Leader and 1st President of NMSP, New Mon State Party
- In office second half of 1948 – March 2003
- Preceded by: None
- Succeeded by: Nai Htin

Personal details
- Born: 1 March 1908 Pa-an Township, British Burma
- Died: 7 March 2003 (aged 90) Mawlamyine, Mon State, Myanmar
- Spouse: Mi Tin
- Alma mater: Rangoon University

= Nai Shwe Kyin =

Burmese activist (1908–2003)

Nai Shwe Kyin (1 March 1913 - 7 March 2003) was a Burmese civil rights revolutionary during the country's transition from British colonial rule and through the ensuing civil war between the insurgent ruling Burmese and the Mon minority.

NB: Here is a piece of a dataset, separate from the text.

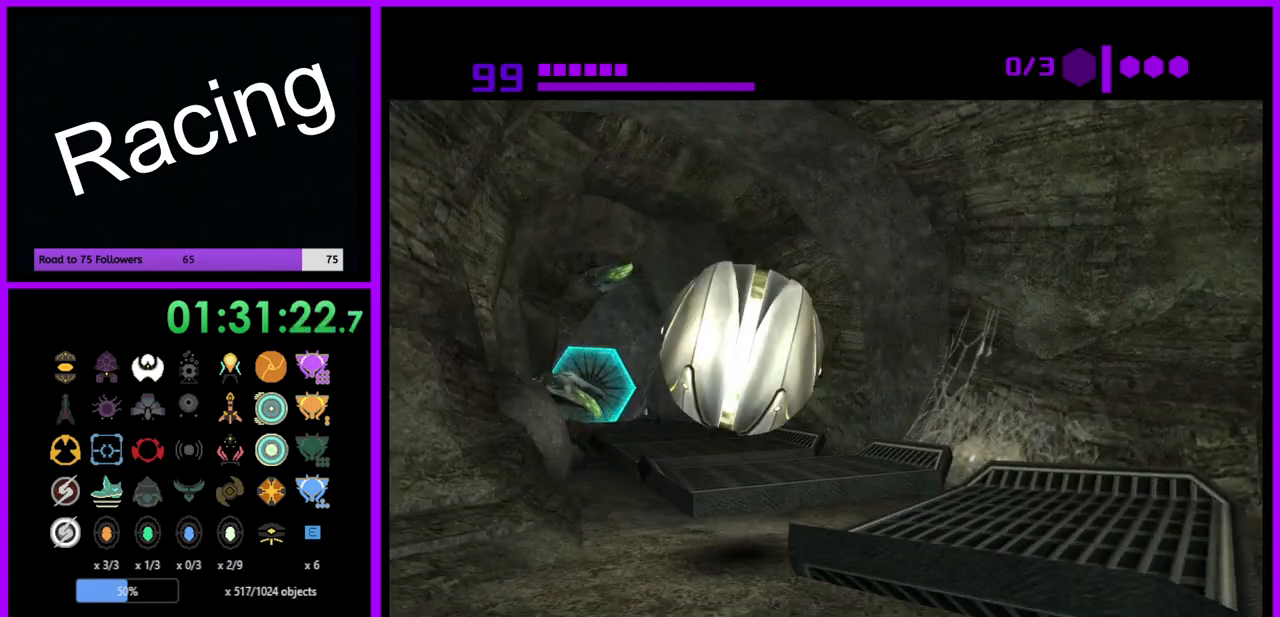
{"buttons": ["B"], "left_stick": "up", "right_stick": "center", "events": []}
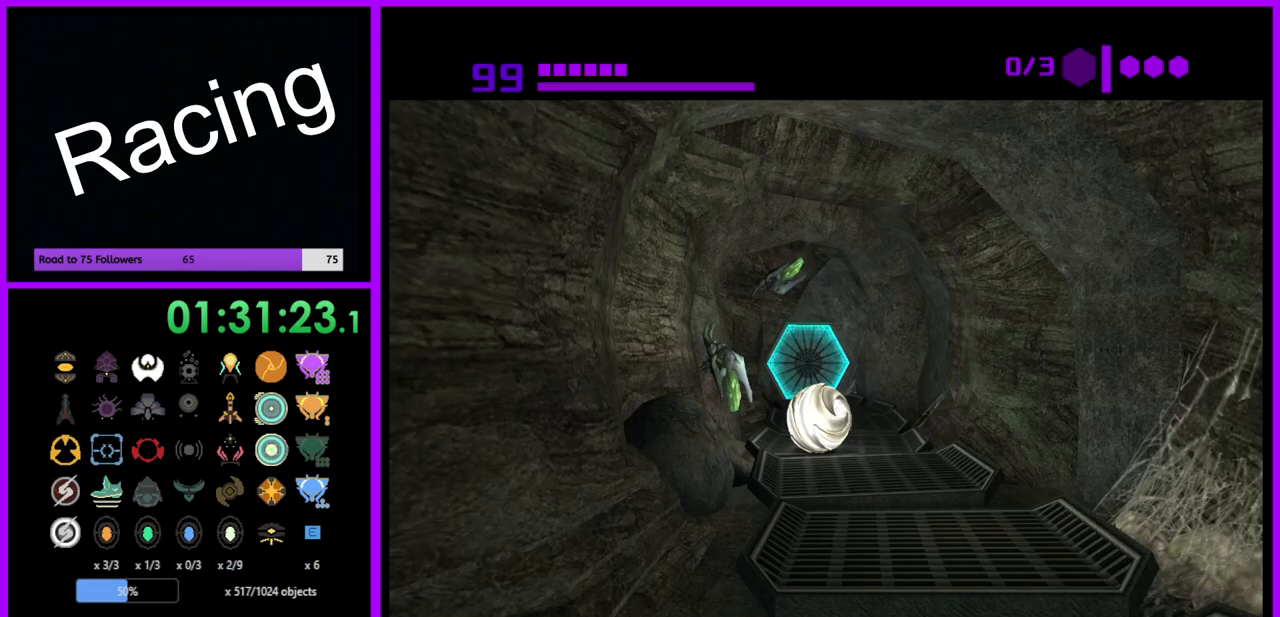
{"buttons": [], "left_stick": "up-left", "right_stick": "center", "events": [[83, "B", "up"], [400, "left_stick", "up-left"]]}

As a youth activist at the Rangoon University, Shwe Kyin founded the civil rights group "Mon Freedom League" and was jailed when civil war broke out on the eve of Burmese independence in 1948.

Upon his release two years later, Shwe Kyin joined in the armed revolutionary group known as the Mon People Front (MPF).

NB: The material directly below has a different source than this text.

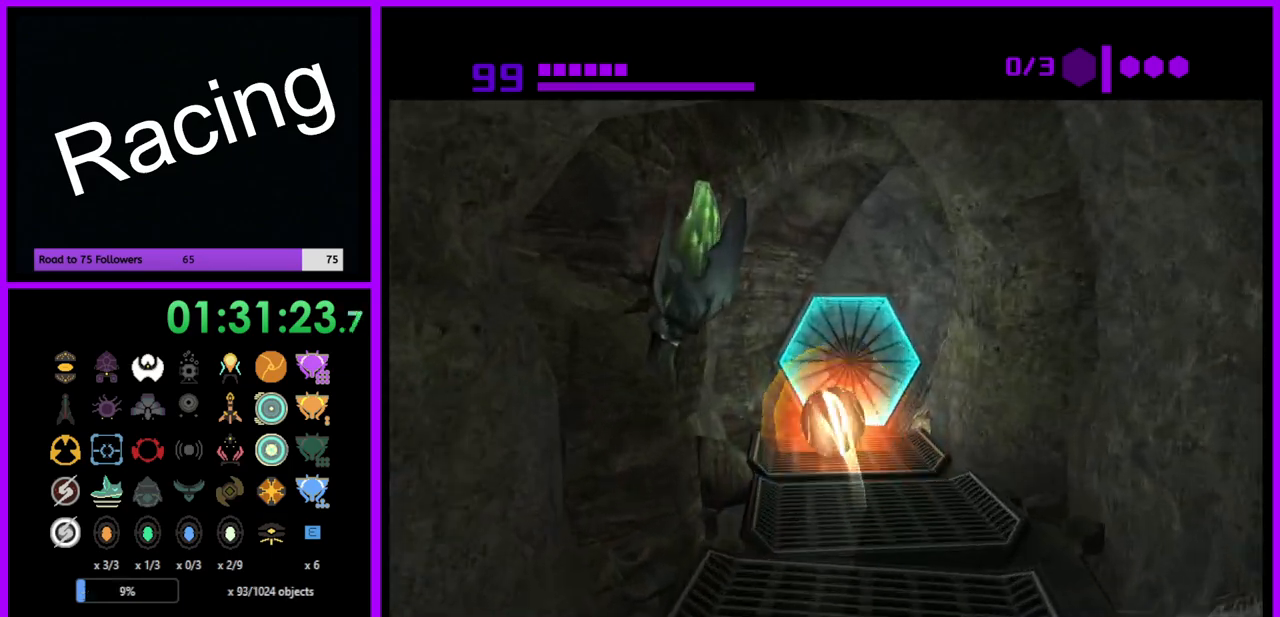
{"buttons": [], "left_stick": "down", "right_stick": "center", "events": [[33, "left_stick", "up"], [150, "A", "down"], [233, "A", "up"], [300, "left_stick", "center"], [383, "left_stick", "down"]]}
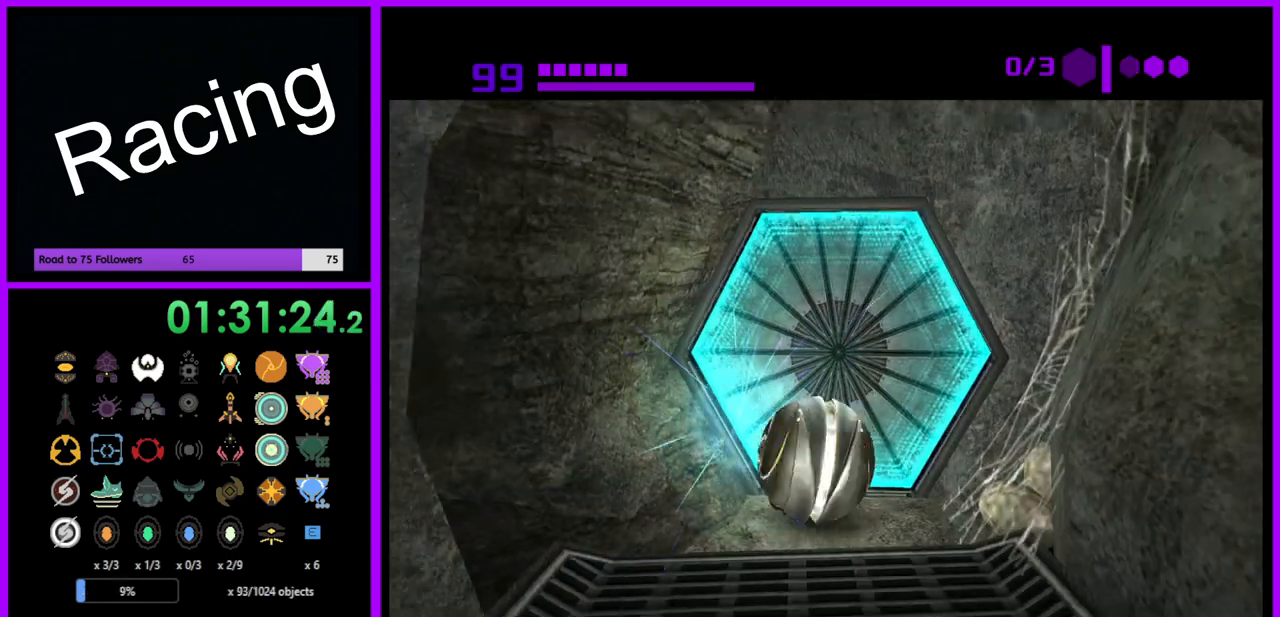
{"buttons": [], "left_stick": "center", "right_stick": "center", "events": [[17, "left_stick", "center"], [83, "left_stick", "up"], [233, "left_stick", "center"]]}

In 1958, the MPF surrendered their arms in a pact with the Burmese ruling class to participate in elections as a legal political party. In defiance, Shwe Kyin refused to disarm and founded the New Mon State Party to continue an armed struggle. This group gained favor among young Mon students and eventually replaced the MPF as the primary Mon armed resistance.

In 1990, he became the President of National Democratic Front (NDF), an umbrella political organization of ethnic nationalities.

In 1995, the New Mon State Party agreed to ceasefire with the current regime. Nai Shwe Kyin died in 2003.